High-tech toilets in Japan aim to be even more user-friendly for foreign visitors

Japan's Narita Airport will have renovated restrooms for the 2020 Tokyo Olympics. PHOTO: JAPAN NEWS-YOMIURI
Washlets in Japan are typically equipped with features ranging from seat warming and bidet functions - with variable pressure - to air-drying and smell-removing mechanisms.

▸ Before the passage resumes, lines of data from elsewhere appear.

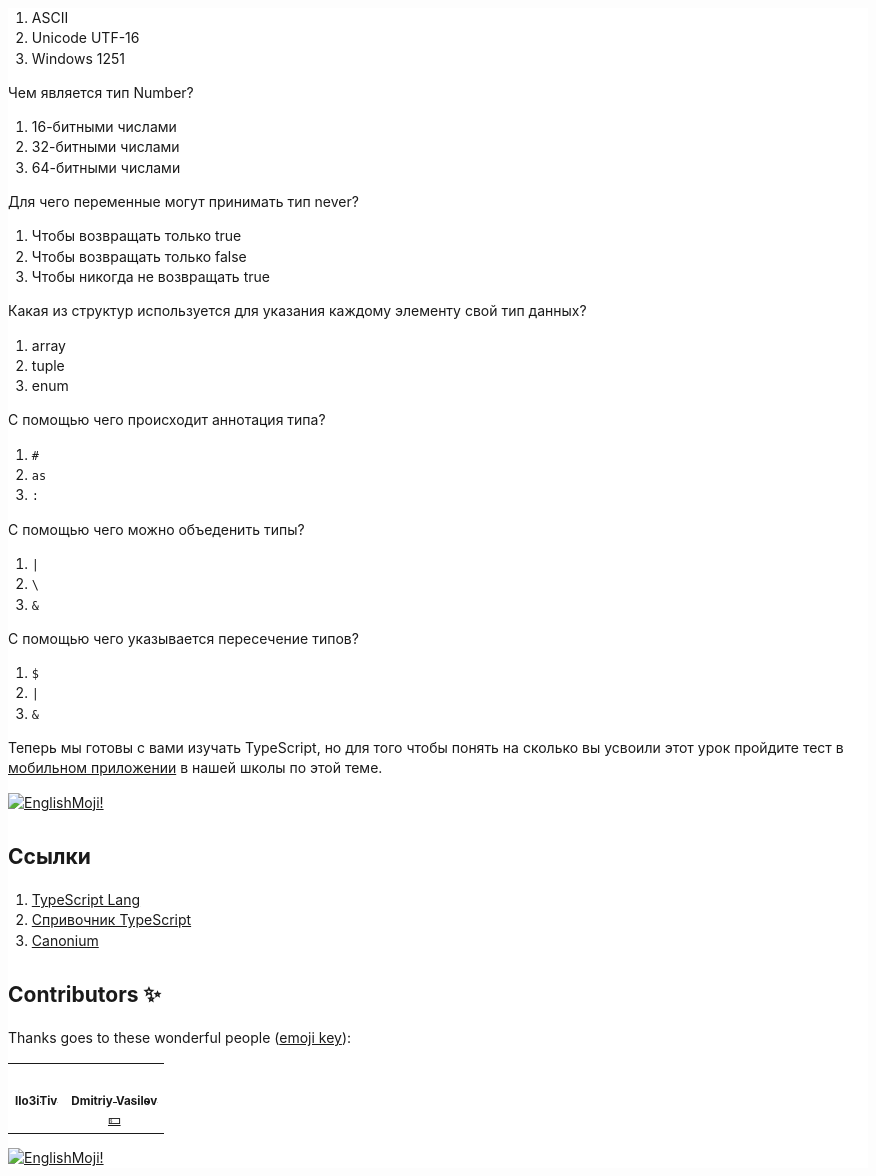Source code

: 1. ASCII
2. Unicode UTF-16
3. Windows 1251

Чем является тип Number?

1. 16-битными числами
2. 32-битными числами
3. 64-битными числами

Для чего переменные могут принимать тип never?

1. Чтобы возвращать только true
2. Чтобы возвращать только false
3. Чтобы никогда не возвращать true

Какая из структур используется для указания каждому элементу свой тип данных?

1. array
2. tuple
3. enum

С помощью чего происходит аннотация типа?

1. `#`
2. `as`
3. `:`

C помощью чего можно объеденить типы?

1. `|`
2. `\`
3. `&`

С помощью чего указывается пересечение типов?

1. `$`
2. `|`
3. `&`

Теперь мы готовы с вами изучать TypeScript, но для того чтобы понять на сколько вы усвоили этот урок пройдите тест в [мобильном приложении](http://onelink.to/njhc95) в нашей школы по этой теме.

[![EnglishMoji!](/img/logo/englishmoji.png)](https://link-to.app/xvh7Ush9kl)

## Ссылки

1. [TypeScript Lang](https://www.typescriptlang.org/)
2. [Спривочник TypeScript](https://xsltdev.ru/typescript/)
3. [Сanonium](https://canonium.com/category/typescript)

## Contributors ✨

Thanks goes to these wonderful people ([emoji key](https://allcontributors.org/docs/en/emoji-key)):

<table>
  <tr> 
    <td align="center"><a href="https://github.com/IIo3iTiv"><img src="https://avatars1.githubusercontent.com/u/72025062?v=4?s=200" width="200px;" alt=""/><br /><sub><b>IIo3iTiv</b></sub></a><br /><a href="https://github.com/gHashTag/react-native-village/commits?author=IIo3iTiv" title="Documentation">  </a></td>
    <td align="center"><a href="https://fullstackserverless.github.io/"><img src="https://avatars0.githubusercontent.com/u/6774813?v=4?s=200" width="200px;" alt=""/><br /><sub><b>Dmitriy Vasilev</b></sub></a><br /><a href="#financial-gHashTag" title="Financial">💵</a></td>
  </tr>
</table>

[![EnglishMoji!](/img/logo/englishmoji.png)](https://link-to.app/xvh7Ush9kl)
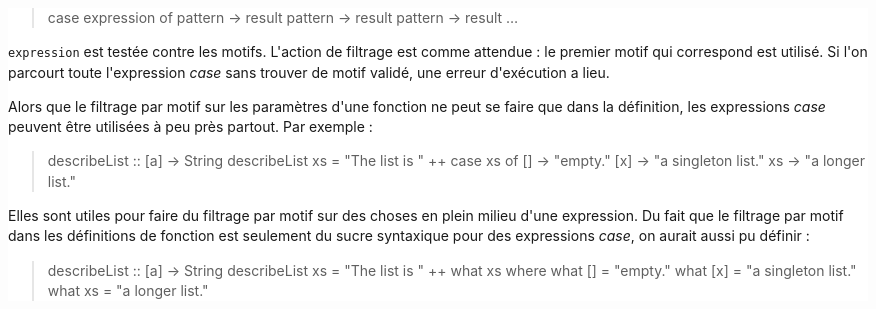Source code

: > case expression of pattern -> result
>                    pattern -> result
>                    pattern -> result
>                    …

`expression` est testée contre les motifs. L'action de filtrage est comme
attendue : le premier motif qui correspond est utilisé. Si l'on parcourt toute
l'expression *case* sans trouver de motif validé, une erreur d'exécution a
lieu.

Alors que le filtrage par motif sur les paramètres d'une fonction ne peut se
faire que dans la définition, les expressions *case* peuvent être utilisées à
peu près partout. Par exemple :

> describeList :: [a] -> String
> describeList xs = "The list is " ++ case xs of [] -> "empty."
>                                                [x] -> "a singleton list."
>                                                xs -> "a longer list."

Elles sont utiles pour faire du filtrage par motif sur des choses en plein
milieu d'une expression. Du fait que le filtrage par motif dans les définitions
de fonction est seulement du sucre syntaxique pour des expressions *case*, on
aurait aussi pu définir :

> describeList :: [a] -> String
> describeList xs = "The list is " ++ what xs
>     where what [] = "empty."
>           what [x] = "a singleton list."
>           what xs = "a longer list."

PHOTO: ST FILE

TOKYO - Foreign visitors to Japan are often awed by the country's meticulous attention on its toilet culture, and a leading homegrown toilet-maker is taking that even further.

Toto has come up with standardised icons on its high-tech toilet systems to make it easier for foreign visitors who do not read Japanese, The Japan Times reported.

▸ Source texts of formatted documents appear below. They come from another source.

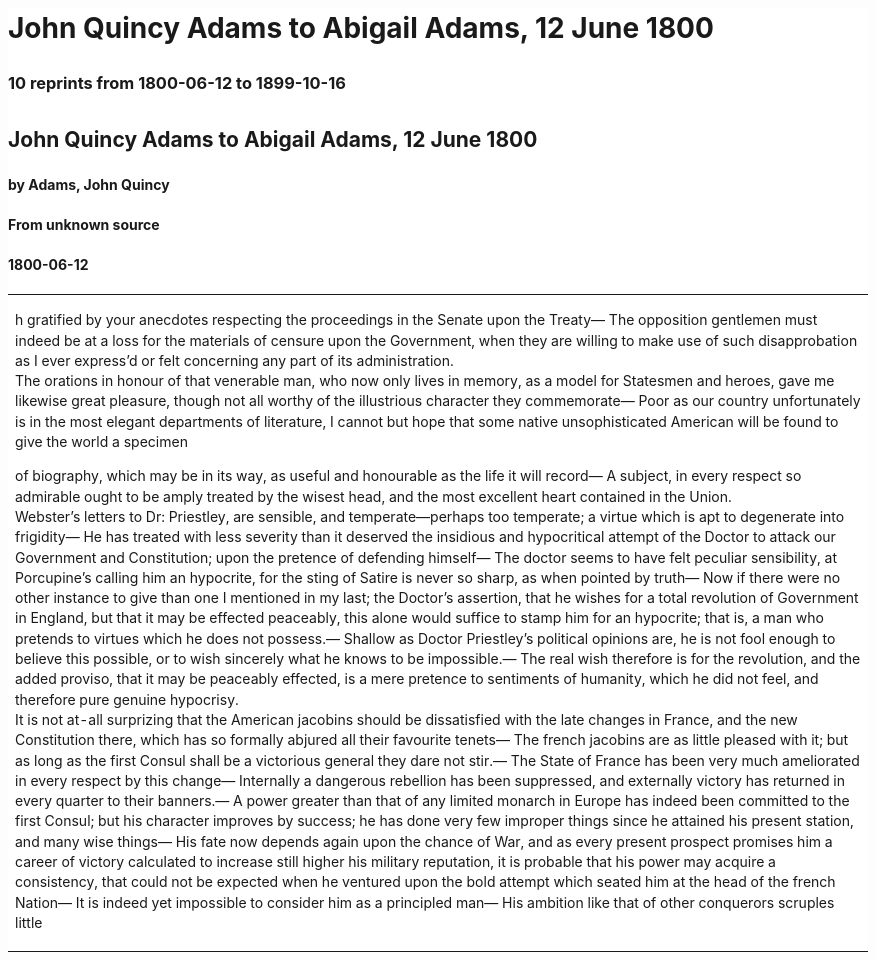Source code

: 
# John Quincy Adams to Abigail Adams, 12 June 1800

### 10 reprints from 1800-06-12 to 1899-10-16

## John Quincy Adams to Abigail Adams, 12 June 1800

#### by Adams, John Quincy

#### From unknown source

#### 1800-06-12

<table style="width: 100%;"><tr><td style="width: 50%">

h gratified by your anecdotes respecting the proceedings in the Senate upon the Treaty— The opposition gentlemen must indeed be at a loss for the materials of censure upon the Government, when they are willing to make use of such disapprobation as I ever express’d or felt concerning any part of its administration.  
				The orations in honour of that venerable man, who now only lives in memory, as a model for Statesmen and heroes, gave me likewise great pleasure, though not all worthy of the illustrious character they commemorate— Poor as our country unfortunately is in the most elegant departments of literature, I cannot but hope that some native unsophisticated American will be found to give the world a specimen  
  
of biography, which may be in its way, as useful and honourable as the life it will record— A subject, in every respect so admirable ought to be amply treated by the wisest head, and the most excellent heart contained in the Union.  
				Webster’s letters to Dr: Priestley, are sensible, and temperate—perhaps too temperate; a virtue which is apt to degenerate into frigidity— He has treated with less severity than it deserved the insidious and hypocritical attempt of the Doctor to attack our Government and Constitution; upon the pretence of defending himself— The doctor seems to have felt peculiar sensibility, at Porcupine’s calling him an hypocrite, for the sting of Satire is never so sharp, as when pointed by truth— Now if there were no other instance to give than one I mentioned in my last; the Doctor’s assertion, that he wishes for a total revolution of Government in England, but that it may be effected peaceably, this alone would suffice to stamp him for an hypocrite; that is, a man who pretends to virtues which he does not possess.— Shallow as Doctor Priestley’s political opinions are, he is not fool enough to believe this possible, or to wish sincerely what he knows to be impossible.— The real wish therefore is for the revolution, and the added proviso, that it may be peaceably effected, is a mere pretence to sentiments of humanity, which he did not feel, and therefore pure genuine hypocrisy.  
				It is not at-all surprizing that the American jacobins should be dissatisfied with the late changes in France, and the new Constitution there, which has so formally abjured all their favourite tenets— The french jacobins are as little pleased with it; but as long as the first Consul shall be a victorious general they dare not stir.— The State of France has been very much ameliorated in every respect by this change— Internally a dangerous rebellion has been suppressed, and externally victory has returned in every quarter to their banners.— A power greater than that of any limited monarch in Europe has indeed been committed to the first Consul; but his character improves by success; he has done very few improper things since he attained his present station, and many wise things— His fate now depends again upon the chance of War, and as every present prospect promises him a career of victory calculated to increase still higher his military reputation, it is probable that his power may acquire a consistency, that could not be expected when he ventured upon the bold attempt which seated him at the head of the french Nation— It is indeed yet impossible to consider him as a principled man— His ambition like that of other conquerors scruples little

From its own study, Toto has found that many foreign visitors like Japan's toilets - or washlets as they are called in the country - but the accompanying cutting edge technology can be bewildering.

Washlets in Japan are typically equipped with features ranging from seat warming and bidet functions - with variable pressure - to air-drying and smell-removing mechanisms.

Foreign visitors have complained that they struggle to understand a washlet's various functions and which buttons to press, Toto spokesman Hirofumi Matsutake told The Japan Times.

"Together with other (toilet) producers, we have standardised the remote control icons," Mr Matsutake said, adding that the new toilet systems will start selling from Feb 1.

Japan's toilet culture has come under the government's scrutiny as the country prepares to welcome tens of millions of foreign visitors in the run-up to the Tokyo 2020 Olympics.

A campaign was launched recently to convert unpopular Asian-style squat toilets in public places into sit-on "western" models.

About 40 per cent of toilets at 4,000 locations in popular tourist spots are "squatters", according to the Japan Tourism Agency, as reported by Agence France-Presse.

Narita Airport, Japan's biggest international gateway, is spending 5 billion yen (S$59 million) to refurbish its toilets at all three terminals by March 2020, The Japan Times reported.

In view of the anticipated large number of visitors, Toto has also introduced self-cleaning toilets for public washrooms, Mr Matsutake said.

The new toilet systems are equipped with technology that allows operators of public washrooms to maintain cleanliness more easily, he said. For example, the flushing water used in the new systems has a high concentration of cleaning chemical.

"We hope that (foreign) users who learn how comfortable (washlets) can be will want to install them in their residences when they return home," said Mr Matsutake.